Repeat nothing but the lines below running from the one containing "3. 非平衡取样是否有影响" to the one containing "Step 2: React Table pagination with search". Keep both end lines.
*** MATERIAL FOR THIS TASK ***
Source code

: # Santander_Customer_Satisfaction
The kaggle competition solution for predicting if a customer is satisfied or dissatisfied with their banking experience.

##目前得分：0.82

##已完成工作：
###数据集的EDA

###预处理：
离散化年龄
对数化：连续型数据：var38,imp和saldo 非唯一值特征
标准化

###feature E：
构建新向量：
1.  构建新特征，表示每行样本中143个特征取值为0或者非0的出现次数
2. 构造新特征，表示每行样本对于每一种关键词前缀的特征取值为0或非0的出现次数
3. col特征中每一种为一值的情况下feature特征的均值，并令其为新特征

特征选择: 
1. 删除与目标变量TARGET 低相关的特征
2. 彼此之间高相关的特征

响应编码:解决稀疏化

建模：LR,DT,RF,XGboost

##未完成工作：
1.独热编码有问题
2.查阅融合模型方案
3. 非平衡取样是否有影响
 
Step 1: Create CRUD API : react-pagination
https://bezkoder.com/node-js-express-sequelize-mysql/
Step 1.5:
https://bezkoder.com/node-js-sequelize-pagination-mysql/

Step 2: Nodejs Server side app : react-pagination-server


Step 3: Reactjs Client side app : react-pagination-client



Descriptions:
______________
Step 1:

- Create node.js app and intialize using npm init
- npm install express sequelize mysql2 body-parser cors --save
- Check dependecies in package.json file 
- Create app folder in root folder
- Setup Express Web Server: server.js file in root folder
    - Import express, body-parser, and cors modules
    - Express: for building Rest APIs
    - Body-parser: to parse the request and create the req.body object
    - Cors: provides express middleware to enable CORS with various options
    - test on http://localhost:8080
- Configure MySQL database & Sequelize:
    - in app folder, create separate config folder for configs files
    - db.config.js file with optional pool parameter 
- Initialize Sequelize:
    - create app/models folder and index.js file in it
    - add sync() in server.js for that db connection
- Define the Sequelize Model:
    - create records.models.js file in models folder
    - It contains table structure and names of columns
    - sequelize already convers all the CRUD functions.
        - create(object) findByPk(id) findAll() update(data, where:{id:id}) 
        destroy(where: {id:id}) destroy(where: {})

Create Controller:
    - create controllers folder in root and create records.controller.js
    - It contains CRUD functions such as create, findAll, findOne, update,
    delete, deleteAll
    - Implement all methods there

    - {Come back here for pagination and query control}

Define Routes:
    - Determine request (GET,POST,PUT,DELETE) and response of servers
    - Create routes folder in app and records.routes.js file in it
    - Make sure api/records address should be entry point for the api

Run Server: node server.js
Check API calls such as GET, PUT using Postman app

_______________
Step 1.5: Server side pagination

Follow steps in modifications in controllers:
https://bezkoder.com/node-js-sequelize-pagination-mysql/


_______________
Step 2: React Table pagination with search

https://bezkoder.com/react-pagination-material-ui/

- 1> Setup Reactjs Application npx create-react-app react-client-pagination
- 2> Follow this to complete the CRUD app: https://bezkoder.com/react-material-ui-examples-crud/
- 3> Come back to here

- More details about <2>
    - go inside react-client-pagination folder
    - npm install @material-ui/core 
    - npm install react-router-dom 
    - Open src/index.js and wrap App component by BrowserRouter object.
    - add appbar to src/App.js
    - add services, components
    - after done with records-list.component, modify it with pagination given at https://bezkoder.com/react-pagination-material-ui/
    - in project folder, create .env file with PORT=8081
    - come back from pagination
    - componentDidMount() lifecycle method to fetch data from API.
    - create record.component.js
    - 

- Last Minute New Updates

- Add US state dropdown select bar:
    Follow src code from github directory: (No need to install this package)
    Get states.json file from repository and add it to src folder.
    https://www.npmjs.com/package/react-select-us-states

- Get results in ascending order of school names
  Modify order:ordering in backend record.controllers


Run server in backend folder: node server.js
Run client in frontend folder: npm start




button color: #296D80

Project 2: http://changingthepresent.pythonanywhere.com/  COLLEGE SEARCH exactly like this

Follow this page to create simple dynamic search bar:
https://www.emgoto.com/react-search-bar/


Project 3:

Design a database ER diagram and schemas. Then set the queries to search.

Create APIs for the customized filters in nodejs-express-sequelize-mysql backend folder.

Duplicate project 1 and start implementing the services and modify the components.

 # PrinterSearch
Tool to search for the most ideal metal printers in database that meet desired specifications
*** End of MATERIAL FOR THIS TASK ***
# REPLY
3. 非平衡取样是否有影响
 
Step 1: Create CRUD API : react-pagination
https://bezkoder.com/node-js-express-sequelize-mysql/
Step 1.5:
https://bezkoder.com/node-js-sequelize-pagination-mysql/

Step 2: Nodejs Server side app : react-pagination-server


Step 3: Reactjs Client side app : react-pagination-client



Descriptions:
______________
Step 1:

- Create node.js app and intialize using npm init
- npm install express sequelize mysql2 body-parser cors --save
- Check dependecies in package.json file 
- Create app folder in root folder
- Setup Express Web Server: server.js file in root folder
    - Import express, body-parser, and cors modules
    - Express: for building Rest APIs
    - Body-parser: to parse the request and create the req.body object
    - Cors: provides express middleware to enable CORS with various options
    - test on http://localhost:8080
- Configure MySQL database & Sequelize:
    - in app folder, create separate config folder for configs files
    - db.config.js file with optional pool parameter 
- Initialize Sequelize:
    - create app/models folder and index.js file in it
    - add sync() in server.js for that db connection
- Define the Sequelize Model:
    - create records.models.js file in models folder
    - It contains table structure and names of columns
    - sequelize already convers all the CRUD functions.
        - create(object) findByPk(id) findAll() update(data, where:{id:id}) 
        destroy(where: {id:id}) destroy(where: {})

Create Controller:
    - create controllers folder in root and create records.controller.js
    - It contains CRUD functions such as create, findAll, findOne, update,
    delete, deleteAll
    - Implement all methods there

    - {Come back here for pagination and query control}

Define Routes:
    - Determine request (GET,POST,PUT,DELETE) and response of servers
    - Create routes folder in app and records.routes.js file in it
    - Make sure api/records address should be entry point for the api

Run Server: node server.js
Check API calls such as GET, PUT using Postman app

_______________
Step 1.5: Server side pagination

Follow steps in modifications in controllers:
https://bezkoder.com/node-js-sequelize-pagination-mysql/


_______________
Step 2: React Table pagination with search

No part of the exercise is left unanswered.